Assignment A.
Answer these from the commentary on John 3:16:
(i) According to the note on γάρ, what is it the reason of?
(ii) What does the commentary say τὸν κόσμον means?
(iii) Which word does the note on ἔδωκεν say ἔδωκεν means more than?
Assignment B.
Give every line of the records as a Markdown table with the columns Row and Line, numbering the rows and leaving out blank lines. Omit the pictures.

Text segment.
============

John 3:16. Continuation of the address of Jesus to Nicodemus, onwards to John 3:21,(162) not, as Erasmus, Rosenmüller, Kuinoel, Paulus, Neander, Tholuck, Olshausen, Maier think (see also Bäumlein), an explanatory meditation of the evangelist’s own; an assumption justified neither by anything in the text nor by the word ΄ονογενής, a word which must have been transferred from the language of John to the mouth of Jesus (not vice versa, as Hengstenberg thinks), for it is never elsewhere used by Christ, often as He speaks of His divine sonship. See on John 1:14. The reflective character of the following discourse is so fully compatible with the design of Christ to instruct, and the preterites ἠγάπησαν and ἦν so little require to be explained from the standing-point of a later time, that there does not seem any sufficient basis for the intermediate view (of Lücke, De Wette, Brückner), that in this continued account of the discourse of Jesus, John 3:16 ff., John inserts more explanations and reflections of his own than in the preceding part, how little soever such a supposition would (as Kling and Hengstenberg think) militate against the trustworthiness of John, who, in recording the longer discourses, has exactly in his own living recollection the abundant guarantee of substantial certainty.
οὕτω] so much; see on Galatians 3:3.
γάρ] reason of the purpose stated in John 3:15.
ἠγάπησεν] loved, with reference to the time of the ἔδωκεν.
τὸν κόσμον] i.e. mankind at large,(163) comp. πᾶς, John 3:15; John 17:2; 1 John 2:2.
τὸν΄ονογ.] to make the proof of His love the stronger, 1 John 4:9; Hebrews 11:17; Romans 8:32.
ἔδωκεν] He did not reserve Him for Himself, but gave Him, i.e. to the world. The word means more than ἀπέστειλεν (John 3:17), which expresses(164) the manner of the ἔδωκεν, though it does not specially denote the giving up to death, but the state of humiliation as a whole, upon which God caused His Son to enter when He left His pre-existent glory (John 17:5), and the final act of which was to be His death (1 John 4:10). The Indicative following, ὥστε, describes the act objectively as something actually done. See on Galatians 2:13; and Klotz ad Devar. 772.
μὴ ἀπόληται, κ. τ. λ.] Concerning the subjunctive, representing an object as present, see Winer, 271 [E. T. p. 377]. The change from the Aorist to the Present is to be noted, whereby the being utterly ruined (by banishment to hell in the Messianic judgment) is spoken of as an act in process of accomplishment; while the possession of the Messianic ζωή is described as now already existing (commencing with regeneration), and as abiding for ever. Comp. on John 3:15.

============

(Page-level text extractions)
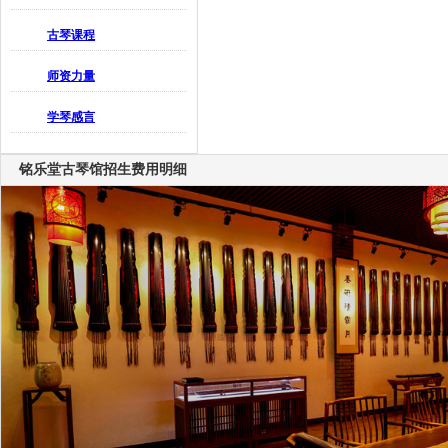
古琴课程
师资力量
学琴感言
铭乐堂古琴馆招生费用明细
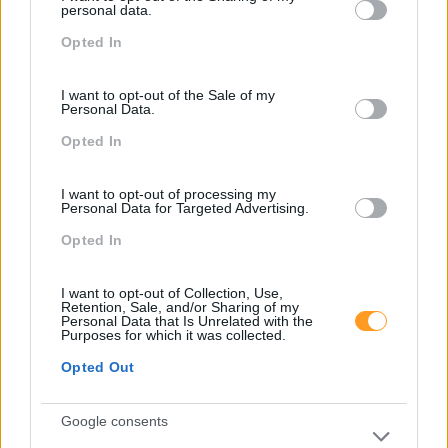
not limited to your visit or usage behaviour. You may click to
LEIA MAIS
personal data.
grant or deny consent to Google and its third-party tags to
Opted In
use your data for below specified purposes in below Google
consent section.
I want to opt-out of the Sale of my
Personal Data.
Opted In
I want to opt-out of processing my
Personal Data for Targeted Advertising.
Opted In
I want to opt-out of Collection, Use,
Retention, Sale, and/or Sharing of my
Personal Data that Is Unrelated with the
Purposes for which it was collected.
Opted Out
SUBSTITUIR O T PELO D
As empresas são um lugar de encontro? Claramente que
Google consents
sim, juntam pessoas que constroem a história da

============

Exercise result A.
(i) The purpose stated in John 3:15.
(ii) Mankind at large.
(iii) ἀπέστειλεν (John 3:17).

Exercise result B.
| Row | Line |
|---|---|
| 1 | 古琴课程 |
| 2 | 师资力量 |
| 3 | 学琴感言 |
| 4 | 铭乐堂古琴馆招生费用明细 |
| 5 | not limited to your visit or usage behaviour. You may click to |
| 6 | LEIA MAIS |
| 7 | personal data. |
| 8 | grant or deny consent to Google and its third-party tags to |
| 9 | Opted In |
| 10 | use your data for below specified purposes in below Google |
| 11 | consent section. |
| 12 | I want to opt-out of the Sale of my |
| 13 | Personal Data. |
| 14 | Opted In |
| 15 | I want to opt-out of processing my |
| 16 | Personal Data for Targeted Advertising. |
| 17 | Opted In |
| 18 | I want to opt-out of Collection, Use, |
| 19 | Retention, Sale, and/or Sharing of my |
| 20 | Personal Data that Is Unrelated with the |
| 21 | Purposes for which it was collected. |
| 22 | Opted Out |
| 23 | SUBSTITUIR O T PELO D |
| 24 | As empresas são um lugar de encontro? Claramente que |
| 25 | Google consents |
| 26 | sim, juntam pessoas que constroem a história da |